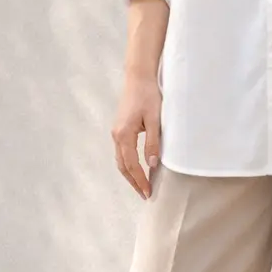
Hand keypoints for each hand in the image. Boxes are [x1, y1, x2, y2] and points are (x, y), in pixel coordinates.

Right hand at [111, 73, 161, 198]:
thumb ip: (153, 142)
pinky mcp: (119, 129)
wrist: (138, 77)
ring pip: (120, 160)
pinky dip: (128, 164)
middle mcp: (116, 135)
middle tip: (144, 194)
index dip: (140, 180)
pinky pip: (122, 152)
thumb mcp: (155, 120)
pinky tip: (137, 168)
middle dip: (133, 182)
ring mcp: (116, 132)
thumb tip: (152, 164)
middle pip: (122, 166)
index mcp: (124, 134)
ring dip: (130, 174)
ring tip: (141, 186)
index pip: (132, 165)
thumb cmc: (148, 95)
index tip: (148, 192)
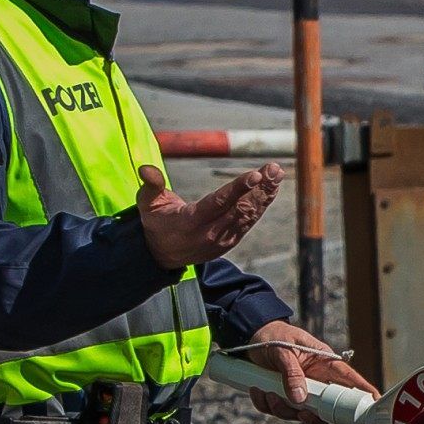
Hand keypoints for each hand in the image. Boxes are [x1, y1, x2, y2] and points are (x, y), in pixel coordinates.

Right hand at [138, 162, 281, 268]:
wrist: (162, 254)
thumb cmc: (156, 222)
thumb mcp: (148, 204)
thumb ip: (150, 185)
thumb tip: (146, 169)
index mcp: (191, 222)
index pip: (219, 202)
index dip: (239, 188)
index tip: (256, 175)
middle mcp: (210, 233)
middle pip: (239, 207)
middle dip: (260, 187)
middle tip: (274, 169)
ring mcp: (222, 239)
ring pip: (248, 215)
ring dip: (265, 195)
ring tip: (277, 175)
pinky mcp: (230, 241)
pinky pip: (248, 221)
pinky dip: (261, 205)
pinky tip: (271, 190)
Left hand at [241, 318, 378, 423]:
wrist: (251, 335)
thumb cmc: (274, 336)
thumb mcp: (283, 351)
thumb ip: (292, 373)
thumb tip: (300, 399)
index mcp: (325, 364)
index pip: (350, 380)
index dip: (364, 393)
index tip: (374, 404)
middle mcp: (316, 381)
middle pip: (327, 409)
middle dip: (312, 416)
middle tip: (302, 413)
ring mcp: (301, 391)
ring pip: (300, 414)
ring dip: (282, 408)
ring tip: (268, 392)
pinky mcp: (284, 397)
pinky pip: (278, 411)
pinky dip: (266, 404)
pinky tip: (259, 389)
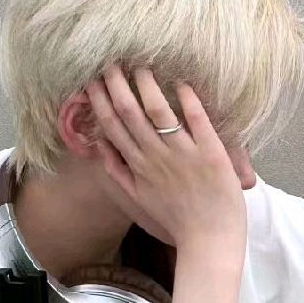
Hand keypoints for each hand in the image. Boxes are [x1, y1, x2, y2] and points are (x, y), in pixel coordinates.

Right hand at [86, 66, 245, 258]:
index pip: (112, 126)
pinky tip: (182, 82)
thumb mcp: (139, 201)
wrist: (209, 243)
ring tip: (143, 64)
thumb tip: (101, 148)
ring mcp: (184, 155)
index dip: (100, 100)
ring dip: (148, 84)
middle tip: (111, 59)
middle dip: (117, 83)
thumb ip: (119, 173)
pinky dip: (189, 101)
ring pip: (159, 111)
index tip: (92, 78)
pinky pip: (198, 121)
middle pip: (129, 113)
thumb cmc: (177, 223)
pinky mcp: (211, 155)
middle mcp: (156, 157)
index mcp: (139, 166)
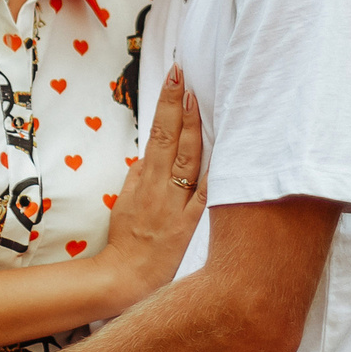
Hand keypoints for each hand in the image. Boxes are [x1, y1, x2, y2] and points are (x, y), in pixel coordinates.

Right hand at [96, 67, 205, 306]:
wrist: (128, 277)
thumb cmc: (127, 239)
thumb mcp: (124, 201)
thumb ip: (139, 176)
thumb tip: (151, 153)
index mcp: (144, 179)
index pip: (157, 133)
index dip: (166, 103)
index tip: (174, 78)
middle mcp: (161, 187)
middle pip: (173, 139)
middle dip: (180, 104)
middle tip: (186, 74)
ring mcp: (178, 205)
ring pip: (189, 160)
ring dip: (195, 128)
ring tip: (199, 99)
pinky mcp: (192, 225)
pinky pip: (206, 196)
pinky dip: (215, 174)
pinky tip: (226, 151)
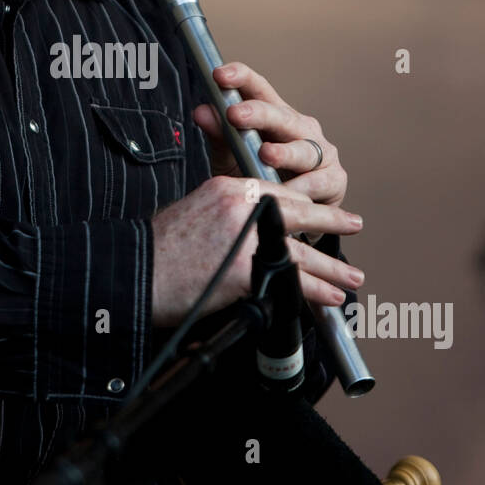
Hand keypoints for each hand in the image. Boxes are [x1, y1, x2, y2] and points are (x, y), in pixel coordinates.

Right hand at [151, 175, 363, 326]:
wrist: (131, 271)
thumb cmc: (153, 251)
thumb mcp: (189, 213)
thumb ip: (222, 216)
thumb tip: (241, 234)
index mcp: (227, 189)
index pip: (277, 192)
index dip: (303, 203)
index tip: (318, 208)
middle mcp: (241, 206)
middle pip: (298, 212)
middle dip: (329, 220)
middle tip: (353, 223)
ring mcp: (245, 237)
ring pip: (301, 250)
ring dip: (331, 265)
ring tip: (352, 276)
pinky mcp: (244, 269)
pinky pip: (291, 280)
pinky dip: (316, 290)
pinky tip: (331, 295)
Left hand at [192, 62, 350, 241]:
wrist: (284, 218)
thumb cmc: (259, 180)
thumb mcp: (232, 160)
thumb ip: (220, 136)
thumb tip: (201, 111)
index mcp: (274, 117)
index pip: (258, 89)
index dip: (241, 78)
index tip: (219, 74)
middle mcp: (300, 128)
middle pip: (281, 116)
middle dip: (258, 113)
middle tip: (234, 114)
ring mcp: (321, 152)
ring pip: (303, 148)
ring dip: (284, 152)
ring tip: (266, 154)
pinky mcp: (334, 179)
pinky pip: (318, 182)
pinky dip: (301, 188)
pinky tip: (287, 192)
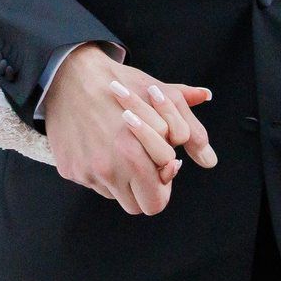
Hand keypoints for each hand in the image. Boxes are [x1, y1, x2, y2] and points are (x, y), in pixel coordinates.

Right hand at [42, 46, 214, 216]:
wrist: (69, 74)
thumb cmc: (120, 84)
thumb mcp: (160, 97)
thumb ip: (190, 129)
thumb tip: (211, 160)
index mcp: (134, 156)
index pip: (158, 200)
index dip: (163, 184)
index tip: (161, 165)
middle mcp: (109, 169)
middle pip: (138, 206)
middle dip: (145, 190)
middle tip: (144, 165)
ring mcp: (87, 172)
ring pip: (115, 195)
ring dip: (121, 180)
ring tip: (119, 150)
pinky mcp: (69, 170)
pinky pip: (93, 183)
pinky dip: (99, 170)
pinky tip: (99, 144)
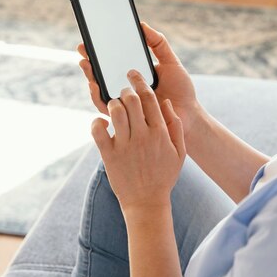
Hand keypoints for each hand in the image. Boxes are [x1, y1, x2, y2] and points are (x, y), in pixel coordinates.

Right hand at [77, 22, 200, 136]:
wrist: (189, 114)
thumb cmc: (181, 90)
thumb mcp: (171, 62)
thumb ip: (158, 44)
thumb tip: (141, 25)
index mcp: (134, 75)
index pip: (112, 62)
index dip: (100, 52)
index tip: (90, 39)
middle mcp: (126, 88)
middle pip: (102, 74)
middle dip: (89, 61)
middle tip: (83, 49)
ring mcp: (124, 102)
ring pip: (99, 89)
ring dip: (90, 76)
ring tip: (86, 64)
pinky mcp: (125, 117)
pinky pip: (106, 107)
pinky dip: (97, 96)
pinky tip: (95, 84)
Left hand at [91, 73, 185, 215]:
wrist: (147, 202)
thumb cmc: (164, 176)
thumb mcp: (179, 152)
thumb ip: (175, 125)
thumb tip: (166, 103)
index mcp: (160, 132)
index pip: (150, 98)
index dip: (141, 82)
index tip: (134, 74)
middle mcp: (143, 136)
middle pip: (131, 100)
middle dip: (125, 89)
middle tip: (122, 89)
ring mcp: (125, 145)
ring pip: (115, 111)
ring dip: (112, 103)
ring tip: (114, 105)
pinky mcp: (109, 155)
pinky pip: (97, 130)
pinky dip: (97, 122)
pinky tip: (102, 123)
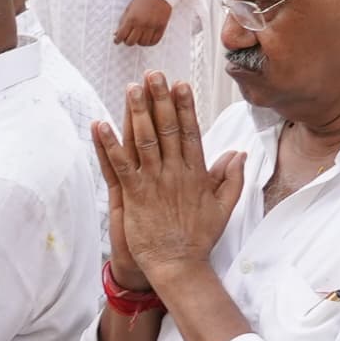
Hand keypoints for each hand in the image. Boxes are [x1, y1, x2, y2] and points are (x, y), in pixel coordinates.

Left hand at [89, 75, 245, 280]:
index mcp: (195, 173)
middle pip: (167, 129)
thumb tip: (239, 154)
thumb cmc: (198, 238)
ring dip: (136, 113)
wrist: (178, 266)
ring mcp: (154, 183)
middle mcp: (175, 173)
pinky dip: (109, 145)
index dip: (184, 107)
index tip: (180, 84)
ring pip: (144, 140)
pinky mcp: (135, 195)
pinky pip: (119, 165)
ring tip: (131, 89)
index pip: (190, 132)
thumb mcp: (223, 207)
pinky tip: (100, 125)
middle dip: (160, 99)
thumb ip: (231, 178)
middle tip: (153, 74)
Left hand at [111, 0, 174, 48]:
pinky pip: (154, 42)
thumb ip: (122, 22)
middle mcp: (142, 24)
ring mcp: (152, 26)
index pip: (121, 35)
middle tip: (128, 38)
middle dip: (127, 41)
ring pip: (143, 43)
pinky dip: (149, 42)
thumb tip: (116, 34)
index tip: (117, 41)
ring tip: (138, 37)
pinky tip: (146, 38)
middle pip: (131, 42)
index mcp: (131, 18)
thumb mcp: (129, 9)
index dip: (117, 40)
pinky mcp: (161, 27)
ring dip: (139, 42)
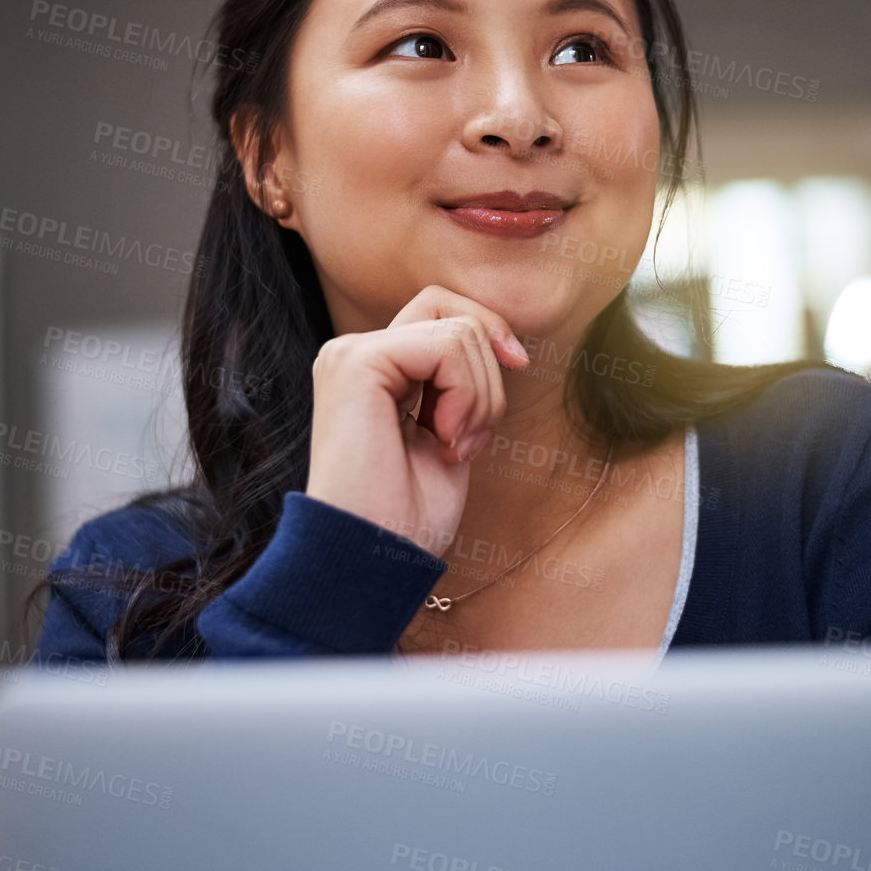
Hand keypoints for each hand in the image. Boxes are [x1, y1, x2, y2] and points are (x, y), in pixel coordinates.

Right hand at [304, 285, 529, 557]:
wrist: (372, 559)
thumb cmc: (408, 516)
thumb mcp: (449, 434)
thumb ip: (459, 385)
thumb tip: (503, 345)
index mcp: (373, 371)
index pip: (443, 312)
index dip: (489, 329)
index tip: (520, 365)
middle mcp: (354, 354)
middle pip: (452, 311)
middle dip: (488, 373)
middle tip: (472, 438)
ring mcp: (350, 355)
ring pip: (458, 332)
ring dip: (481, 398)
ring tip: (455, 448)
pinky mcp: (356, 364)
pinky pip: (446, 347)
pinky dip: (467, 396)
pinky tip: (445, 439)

* **WHAT TO WORK ON**: Take the lines above from the top of the records through the one with "pinky dip: (128, 164)" and repeat them exactly, without any pictures.

* **RESPONSE TO THIS EXERCISE**:
Hand keypoints for each hand in the image. Boxes are [x1, y1, x2, y2] and points are (x, y), in pixel coordinates.

Right hand at [111, 73, 161, 198]:
thumb ip: (153, 142)
pinky mcp: (119, 129)
wrist: (138, 77)
ring pip: (120, 160)
pinky dip: (128, 164)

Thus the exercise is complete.